Data excerpts:
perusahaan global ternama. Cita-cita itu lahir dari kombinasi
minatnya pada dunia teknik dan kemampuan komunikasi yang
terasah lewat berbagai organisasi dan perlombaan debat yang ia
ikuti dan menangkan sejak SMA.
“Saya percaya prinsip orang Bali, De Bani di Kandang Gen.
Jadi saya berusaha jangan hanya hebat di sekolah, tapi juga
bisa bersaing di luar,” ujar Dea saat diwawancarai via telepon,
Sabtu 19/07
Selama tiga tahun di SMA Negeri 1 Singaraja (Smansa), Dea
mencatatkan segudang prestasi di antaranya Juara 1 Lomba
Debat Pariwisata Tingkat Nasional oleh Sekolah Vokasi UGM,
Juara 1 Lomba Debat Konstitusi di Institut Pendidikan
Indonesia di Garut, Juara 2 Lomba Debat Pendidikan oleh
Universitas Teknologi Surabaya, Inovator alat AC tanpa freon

### Exercise aim
Give all of the entries again, exactly.

### Answer box
perusahaan global ternama. Cita-cita itu lahir dari kombinasi
minatnya pada dunia teknik dan kemampuan komunikasi yang
terasah lewat berbagai organisasi dan perlombaan debat yang ia
ikuti dan menangkan sejak SMA.
“Saya percaya prinsip orang Bali, De Bani di Kandang Gen.
Jadi saya berusaha jangan hanya hebat di sekolah, tapi juga
bisa bersaing di luar,” ujar Dea saat diwawancarai via telepon,
Sabtu 19/07
Selama tiga tahun di SMA Negeri 1 Singaraja (Smansa), Dea
mencatatkan segudang prestasi di antaranya Juara 1 Lomba
Debat Pariwisata Tingkat Nasional oleh Sekolah Vokasi UGM,
Juara 1 Lomba Debat Konstitusi di Institut Pendidikan
Indonesia di Garut, Juara 2 Lomba Debat Pendidikan oleh
Universitas Teknologi Surabaya, Inovator alat AC tanpa freon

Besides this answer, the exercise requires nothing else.